▸ **Brief**
Give the text of the items as a numbered list, from the start of the items through the line holding "June. It took", inclusive. Omit blank lines and leave the pictures out of your answer.

==== Data listing ====

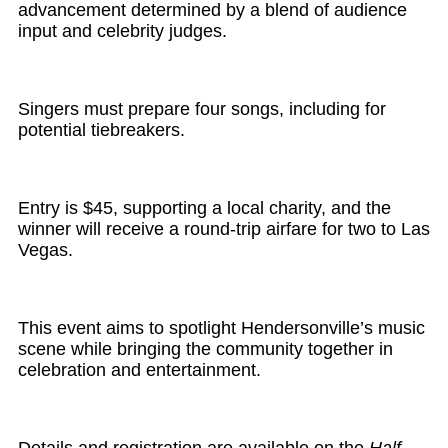
advancement determined by a blend of audience
input and celebrity judges.
Singers must prepare four songs, including for
potential tiebreakers.
Entry is $45, supporting a local charity, and the
winner will receive a round-trip airfare for two to Las
Vegas.
This event aims to spotlight Hendersonville’s music
scene while bringing the community together in
celebration and entertainment.
Details and registration are available on the
Half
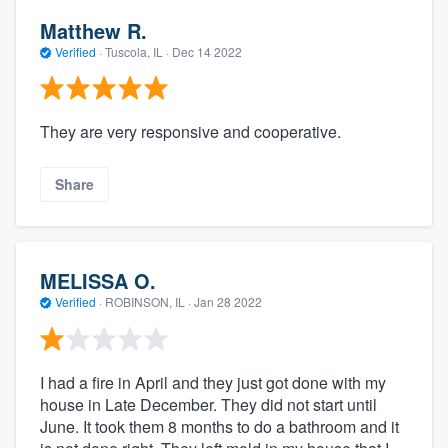
Matthew R.
Verified
·
Tuscola, IL ·
Dec 14 2022
They are very responsive and cooperative.
Share
MELISSA O.
Verified
·
ROBINSON, IL ·
Jan 28 2022
I had a fire in April and they just got done with my
house in Late December. They did not start until
June. It took them 8 months to do a bathroom and it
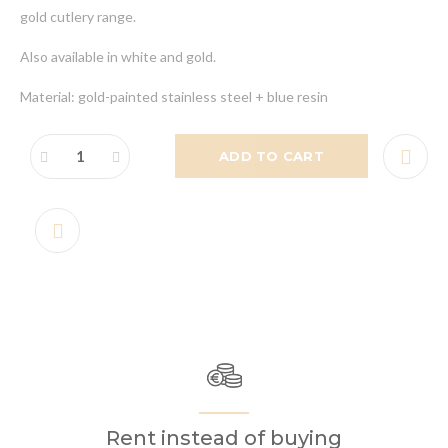
gold cutlery range.
Also available in white and gold.
Material: gold-painted stainless steel + blue resin
ADD TO CART
Rent instead of buying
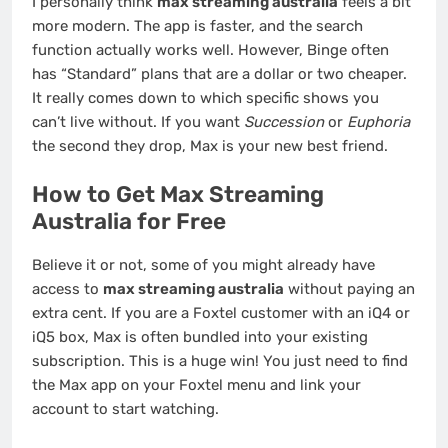
I personally think
max streaming australia
feels a bit
more modern. The app is faster, and the search
function actually works well. However, Binge often
has “Standard” plans that are a dollar or two cheaper.
It really comes down to which specific shows you
can’t live without. If you want
Succession
or
Euphoria
the second they drop, Max is your new best friend.
How to Get Max Streaming
Australia for Free
Believe it or not, some of you might already have
access to
max streaming australia
without paying an
extra cent. If you are a Foxtel customer with an iQ4 or
iQ5 box, Max is often bundled into your existing
subscription. This is a huge win! You just need to find
the Max app on your Foxtel menu and link your
account to start watching.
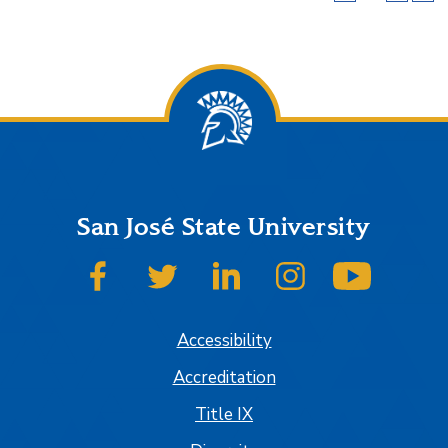
San José State University
SJSU on Facebook
SJSU on Twitter
SJSU on LinkedIn
SJSU on Instagram
SJSU on
Accessibility
Accreditation
Title IX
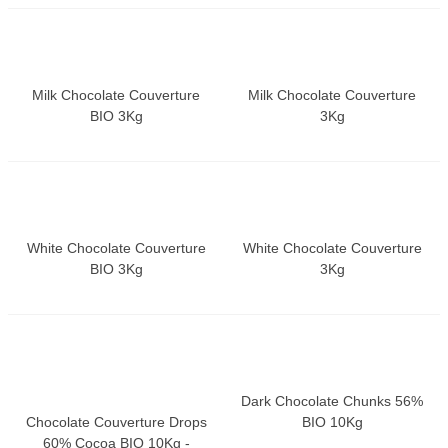
Milk Chocolate Couverture
Milk Chocolate Couverture
BIO 3Kg
3Kg
White Chocolate Couverture
White Chocolate Couverture
BIO 3Kg
3Kg
Dark Chocolate Chunks 56%
Chocolate Couverture Drops
BIO 10Kg
60% Cocoa BIO 10Kg -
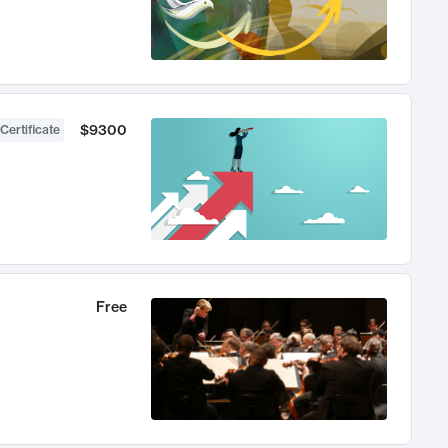
$9300
Certificate
Free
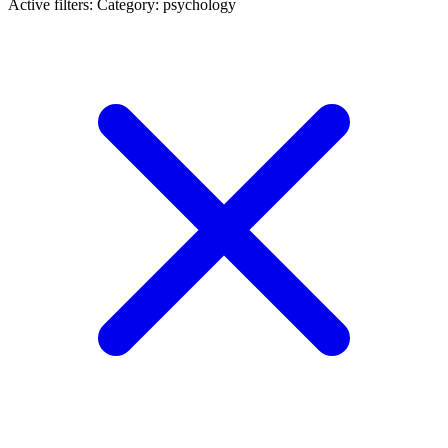
Active filters:
Category: psychology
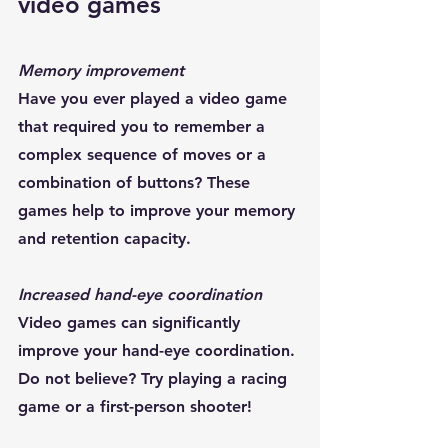
video games 
Memory improvement
Have you ever played a video game 
that required you to remember a 
complex sequence of moves or a 
combination of buttons? These 
games help to improve your memory 
and retention capacity.
Increased hand-eye coordination
Video games can significantly 
improve your hand-eye coordination. 
Do not believe? Try playing a racing 
game or a first-person shooter!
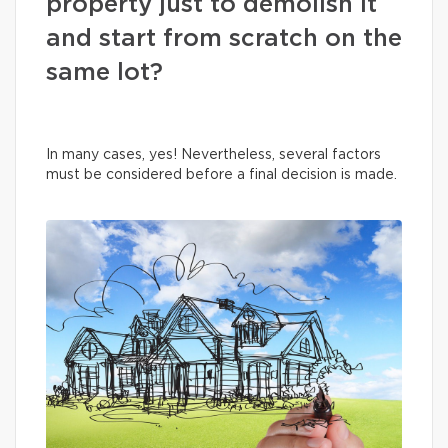
property just to demolish it
and start from scratch on the
same lot?
In many cases, yes! Nevertheless, several factors
must be considered before a final decision is made.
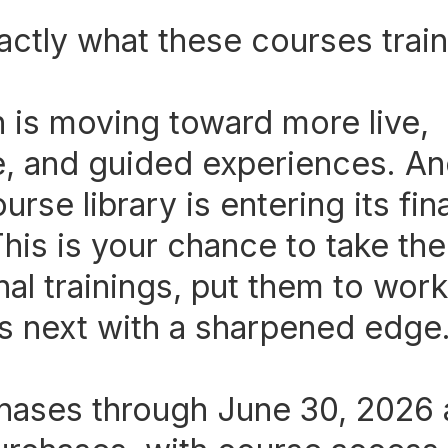
actly what these courses train
n is moving toward more live,
, and guided experiences. An
ourse library is entering its fi
his is your chance to take the
al trainings, put them to work
's next with a sharpened edge
ases through June 30, 2026 a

====

▸ **Solution**
1. advancement determined by a blend of audience
2. input and celebrity judges.
3. Singers must prepare four songs, including for
4. potential tiebreakers.
5. Entry is $45, supporting a local charity, and the
6. winner will receive a round-trip airfare for two to Las
7. Vegas.
8. This event aims to spotlight Hendersonville’s music
9. scene while bringing the community together in
10. celebration and entertainment.
11. Details and registration are available on the
12. Half
13. Matthew R.
14. Verified
15. ·
16. Tuscola, IL ·
17. Dec 14 2022
18. They are very responsive and cooperative.
19. Share
20. MELISSA O.
21. Verified
22. ·
23. ROBINSON, IL ·
24. Jan 28 2022
25. I had a fire in April and they just got done with my
26. house in Late December. They did not start until
27. June. It took them 8 months to do a bathroom and it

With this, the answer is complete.